Ex-Chicago Schools Chief Pleads Guilty in Federal Corruption Case
Former Chicago Schools CEO Barbara Byrd-Bennett pleaded guilty to a single count of wire fraud in Chicago on Tuesday, stemming from a federal investigation that led to charges that she steered more than $23 million in contracts to a former employer in exchange for kickbacks and bribes.
Byrd-Bennett, who is 66, resigned from the school district in June, faces a maximum sentence of 20 years in prison and fines, according to the U.S. Attorney's Office for the Northern District of Illinois.
Byrd is cooperating with prosecutors. As part of the plea agreement, prosecutors are expected to seek a 7/1 2 year sentence, according to the Chicago Tribune.
"I am terribly sorry, and I apologize to them," the paper quoted her as saying. "They deserve much more, much more than I gave to them."
In a statement, the former schools chief who was appointed by Mayor Rahm Emanuel, took full responsibility.
"There is nobody to blame but me, and my failings could not have come at a time of greater challenges for CPS," the statement said. "The issues CPS faces are significant, and the city needs—and the children deserve—leaders who are working without conflicts of interest."
"I have devoted my entire professional life to public education and, while there is no excusing or downplaying my misconduct, I believe I have done a lot of good, including in Chicago," the statement continued. "Today, though, all I can say is that I am truly sorry and that it is time for the district and city to move forward."
Byrd-Bennett was indicted last week on bribery charges.

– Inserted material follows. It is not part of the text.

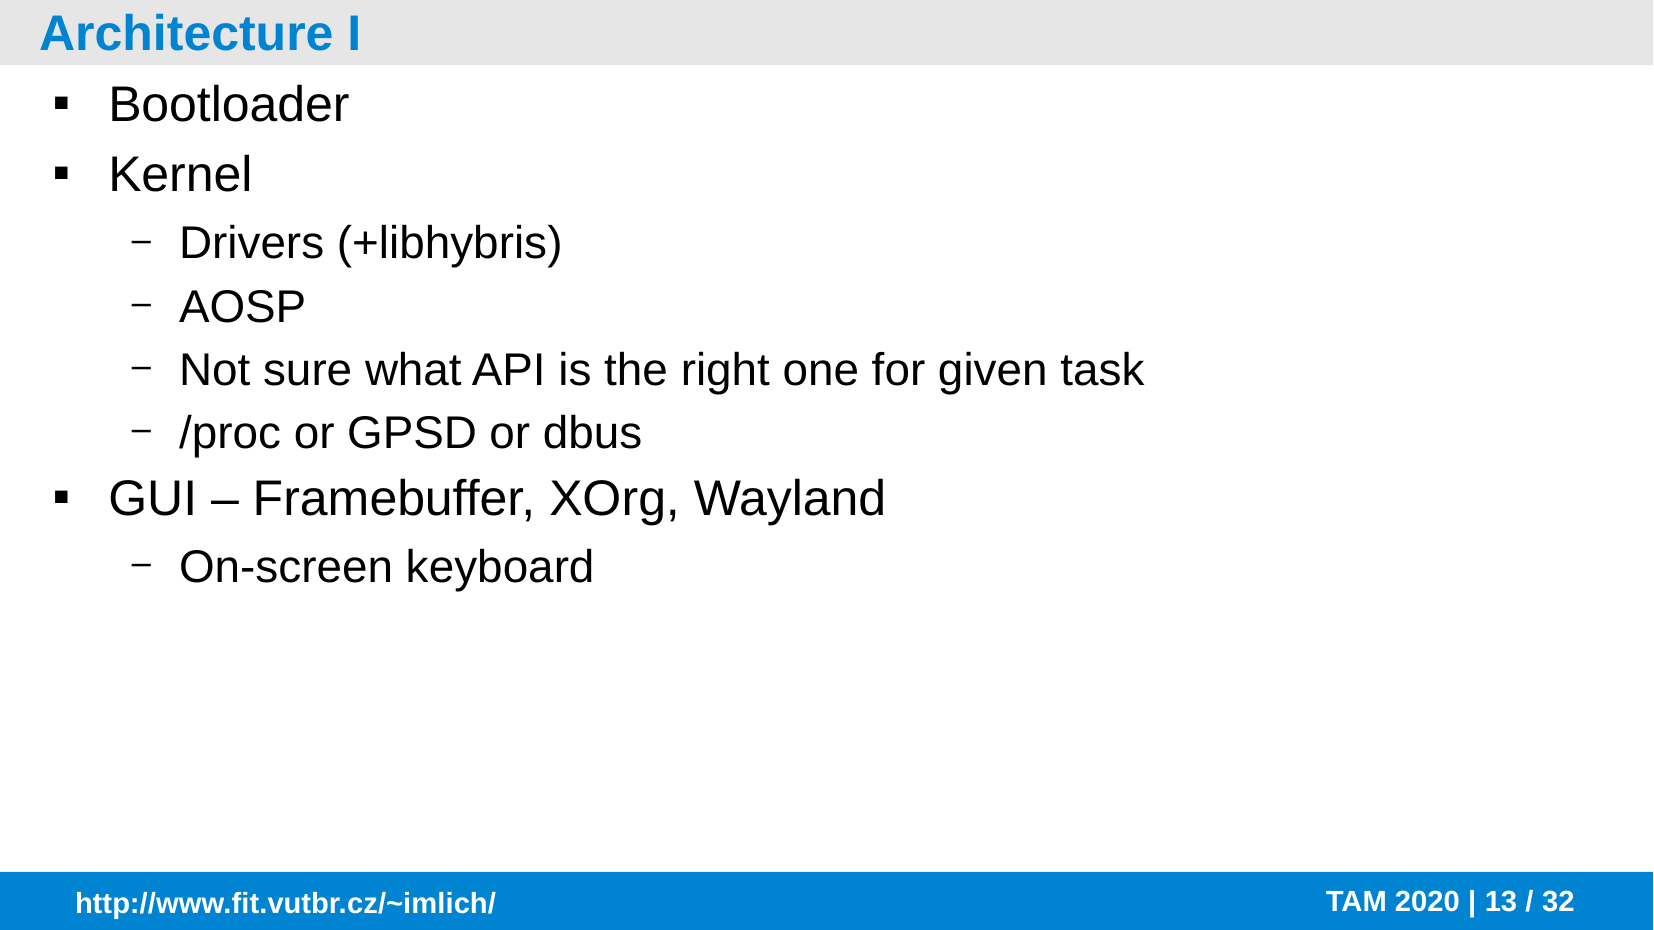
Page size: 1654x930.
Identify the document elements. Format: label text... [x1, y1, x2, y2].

In its indictment, federal prosecutors said that Byrd-Bennett steered contracts for principal training to The SUPES Academy LLC and Synesi Associates LLC.
In exchange, she was promised a consulting job at SUPES Academy after she retired from the Chicago school district, along with a "signing bonus."
Byrd-Bennett worked as a consultant for SUPES Academy and Synesi before joining the district in 2012.
Byrd-Bennett also admitted that the companies provided her with other benefits, including meals and tickets to sporting events, according to the U.S. Attorney's Office.
The former owners of SUPES Academy and Synesi, Gary Solomon and Thomas Vranas, have also been charged as part of the probe.